Apple Fakes Deportation Raid in Pursuit of iPhone 5 Prototype

Employees posed as San Francisco police and threatened deportation while hunting the lost phone.

By Jorge Rivas Nov 08, 2011

It looks like employees at Apple, Inc. are willing to do just about anything to recover a costly iPhone prototype, including masquerading as law enforcement officers and threatening unsuspecting Latino families with deportation.

Last July, six people armed with badges and identifying themselves as members of the San Francisco Police Department (SFPD) went to Sergio Calderón’s home to look for a missing iPhone 5 prototype.  Two of the people later turned out to be Apple Inc. employees. In their search of Calderón’s property, they threatened that the man and his family would get in trouble if they weren’t U.S. citizens.

Once inside the two investigators searched through Calderón’s home, car, computer and allegedly threatened him and his family, asking questions about their immigration status. "One of the officers is like, ‘Is everyone in this house an American citizen?’ They said we were all going to get into trouble," Calderón told the San Francisco Weekly.

Calderón told the SF Weekly that six people — four men and two women — wearing badges of some kind showed up at his door. "They said, ‘Hey, Sergio, we’re from the San Francisco Police Department,’" Calderón recounted.

He said they asked him whether he had been at Cava 22, a San Francisco bar where a highly sought after iPhone 5 prototype had reportedly been lost. The so-called "officers" then told Calderón that they had traced a lost iPhone to his home using GPS.

Calderón, 22, is a U.S. citizen who lives with family members who he says all have legal status. He only let investigators in to his home because they identified themselves as police and because they claimed to be receiving a GPS signal from the lost phone.

"They threatened me," he told SF Weekly. "We don’t know anything about it, still, to this day."

It’s unclear whether these actions constitute impersonation of a police officer, a crime that carries with it a misdemeanor charge and jail time in the state of California.
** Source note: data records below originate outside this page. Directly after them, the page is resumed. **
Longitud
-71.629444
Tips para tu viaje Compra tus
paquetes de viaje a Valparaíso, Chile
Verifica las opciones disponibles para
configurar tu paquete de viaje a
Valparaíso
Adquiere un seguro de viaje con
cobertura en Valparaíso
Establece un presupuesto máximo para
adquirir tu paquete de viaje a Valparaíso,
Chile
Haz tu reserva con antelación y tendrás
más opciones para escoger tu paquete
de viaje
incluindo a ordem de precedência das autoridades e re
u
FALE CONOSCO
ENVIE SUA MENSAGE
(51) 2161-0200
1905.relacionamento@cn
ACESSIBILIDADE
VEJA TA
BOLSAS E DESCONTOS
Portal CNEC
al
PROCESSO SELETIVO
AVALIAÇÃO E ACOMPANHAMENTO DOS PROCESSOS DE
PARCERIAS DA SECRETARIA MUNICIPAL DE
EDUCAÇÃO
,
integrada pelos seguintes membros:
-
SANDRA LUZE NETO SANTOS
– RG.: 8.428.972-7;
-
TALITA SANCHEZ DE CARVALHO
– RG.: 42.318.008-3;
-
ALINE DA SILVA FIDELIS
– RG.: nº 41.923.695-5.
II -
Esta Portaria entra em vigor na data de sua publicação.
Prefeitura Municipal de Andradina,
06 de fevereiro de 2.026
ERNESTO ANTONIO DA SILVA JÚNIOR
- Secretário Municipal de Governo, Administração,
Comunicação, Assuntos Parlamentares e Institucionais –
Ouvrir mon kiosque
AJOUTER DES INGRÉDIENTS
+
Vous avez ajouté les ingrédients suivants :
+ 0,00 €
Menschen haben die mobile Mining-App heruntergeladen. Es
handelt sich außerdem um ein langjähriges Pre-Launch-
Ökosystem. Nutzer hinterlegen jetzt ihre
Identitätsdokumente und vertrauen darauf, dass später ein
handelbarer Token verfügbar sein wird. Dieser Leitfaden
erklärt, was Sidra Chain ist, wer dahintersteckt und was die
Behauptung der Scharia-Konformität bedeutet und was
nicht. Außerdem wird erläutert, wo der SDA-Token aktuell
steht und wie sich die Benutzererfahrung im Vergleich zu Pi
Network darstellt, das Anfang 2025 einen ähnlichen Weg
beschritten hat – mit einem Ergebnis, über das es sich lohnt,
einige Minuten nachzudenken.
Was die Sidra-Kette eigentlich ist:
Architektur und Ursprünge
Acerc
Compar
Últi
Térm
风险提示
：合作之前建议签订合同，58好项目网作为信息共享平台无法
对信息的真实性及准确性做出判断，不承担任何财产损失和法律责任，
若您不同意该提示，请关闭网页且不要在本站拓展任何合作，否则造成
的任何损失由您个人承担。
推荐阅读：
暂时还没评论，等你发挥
But what is clear is that threatening a family’s privacy and well-being by investigating their legal status is not only racial profiling, but traumatic for families because Latino families are already targeted and often  separated — even when they’ve got  legal status.

Apple’s vice president of global security, John Theriault, reportedly retired last week. Insiders point to Apple and SFPD’s investigation as being the real reason for Theriault is leaving the company.